(Page-level text extractions)
[Start of section]

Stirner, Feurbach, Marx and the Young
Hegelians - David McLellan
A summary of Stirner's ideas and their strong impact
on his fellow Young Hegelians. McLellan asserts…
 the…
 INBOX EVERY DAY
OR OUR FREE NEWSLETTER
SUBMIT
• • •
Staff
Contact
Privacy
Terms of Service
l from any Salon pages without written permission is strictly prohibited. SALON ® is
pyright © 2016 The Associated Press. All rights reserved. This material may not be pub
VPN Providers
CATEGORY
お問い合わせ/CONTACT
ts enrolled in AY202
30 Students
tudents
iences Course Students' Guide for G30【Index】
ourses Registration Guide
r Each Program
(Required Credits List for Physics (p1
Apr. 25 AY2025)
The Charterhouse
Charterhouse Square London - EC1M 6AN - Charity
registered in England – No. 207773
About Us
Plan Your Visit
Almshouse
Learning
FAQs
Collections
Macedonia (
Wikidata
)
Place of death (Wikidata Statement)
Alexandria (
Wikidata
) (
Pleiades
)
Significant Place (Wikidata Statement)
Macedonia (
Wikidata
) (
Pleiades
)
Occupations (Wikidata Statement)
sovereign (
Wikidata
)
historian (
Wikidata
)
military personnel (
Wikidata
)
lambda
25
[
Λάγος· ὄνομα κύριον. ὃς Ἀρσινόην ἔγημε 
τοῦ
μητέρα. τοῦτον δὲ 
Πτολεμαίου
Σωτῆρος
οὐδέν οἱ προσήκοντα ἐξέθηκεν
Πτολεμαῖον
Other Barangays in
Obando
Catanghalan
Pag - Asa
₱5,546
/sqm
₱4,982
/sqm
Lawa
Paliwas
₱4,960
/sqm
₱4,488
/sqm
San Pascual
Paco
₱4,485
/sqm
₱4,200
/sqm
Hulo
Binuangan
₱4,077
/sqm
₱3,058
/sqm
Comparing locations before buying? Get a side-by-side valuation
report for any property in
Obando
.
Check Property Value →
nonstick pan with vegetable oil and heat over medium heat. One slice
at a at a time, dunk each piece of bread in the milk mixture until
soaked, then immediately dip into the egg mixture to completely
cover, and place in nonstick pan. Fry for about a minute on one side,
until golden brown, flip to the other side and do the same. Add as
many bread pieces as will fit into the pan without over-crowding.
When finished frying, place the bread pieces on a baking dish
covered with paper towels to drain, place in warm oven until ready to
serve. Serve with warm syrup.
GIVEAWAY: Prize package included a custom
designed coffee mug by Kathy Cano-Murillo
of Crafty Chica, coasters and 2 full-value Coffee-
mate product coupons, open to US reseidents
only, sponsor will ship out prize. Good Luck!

[End of section]

PROBLEM DESCRIPTION: Please return all of the entries exactly as they were given.

EXPECTED ANSWER:
Stirner, Feurbach, Marx and the Young
Hegelians - David McLellan
A summary of Stirner's ideas and their strong impact
on his fellow Young Hegelians. McLellan asserts…
 the…
 INBOX EVERY DAY
OR OUR FREE NEWSLETTER
SUBMIT
• • •
Staff
Contact
Privacy
Terms of Service
l from any Salon pages without written permission is strictly prohibited. SALON ® is
pyright © 2016 The Associated Press. All rights reserved. This material may not be pub
VPN Providers
CATEGORY
お問い合わせ/CONTACT
ts enrolled in AY202
30 Students
tudents
iences Course Students' Guide for G30【Index】
ourses Registration Guide
r Each Program
(Required Credits List for Physics (p1
Apr. 25 AY2025)
The Charterhouse
Charterhouse Square London - EC1M 6AN - Charity
registered in England – No. 207773
About Us
Plan Your Visit
Almshouse
Learning
FAQs
Collections
Macedonia (
Wikidata
)
Place of death (Wikidata Statement)
Alexandria (
Wikidata
) (
Pleiades
)
Significant Place (Wikidata Statement)
Macedonia (
Wikidata
) (
Pleiades
)
Occupations (Wikidata Statement)
sovereign (
Wikidata
)
historian (
Wikidata
)
military personnel (
Wikidata
)
lambda
25
[
Λάγος· ὄνομα κύριον. ὃς Ἀρσινόην ἔγημε 
τοῦ
μητέρα. τοῦτον δὲ 
Πτολεμαίου
Σωτῆρος
οὐδέν οἱ προσήκοντα ἐξέθηκεν
Πτολεμαῖον
Other Barangays in
Obando
Catanghalan
Pag - Asa
₱5,546
/sqm
₱4,982
/sqm
Lawa
Paliwas
₱4,960
/sqm
₱4,488
/sqm
San Pascual
Paco
₱4,485
/sqm
₱4,200
/sqm
Hulo
Binuangan
₱4,077
/sqm
₱3,058
/sqm
Comparing locations before buying? Get a side-by-side valuation
report for any property in
Obando
.
Check Property Value →
nonstick pan with vegetable oil and heat over medium heat. One slice
at a at a time, dunk each piece of bread in the milk mixture until
soaked, then immediately dip into the egg mixture to completely
cover, and place in nonstick pan. Fry for about a minute on one side,
until golden brown, flip to the other side and do the same. Add as
many bread pieces as will fit into the pan without over-crowding.
When finished frying, place the bread pieces on a baking dish
covered with paper towels to drain, place in warm oven until ready to
serve. Serve with warm syrup.
GIVEAWAY: Prize package included a custom
designed coffee mug by Kathy Cano-Murillo
of Crafty Chica, coasters and 2 full-value Coffee-
mate product coupons, open to US reseidents
only, sponsor will ship out prize. Good Luck!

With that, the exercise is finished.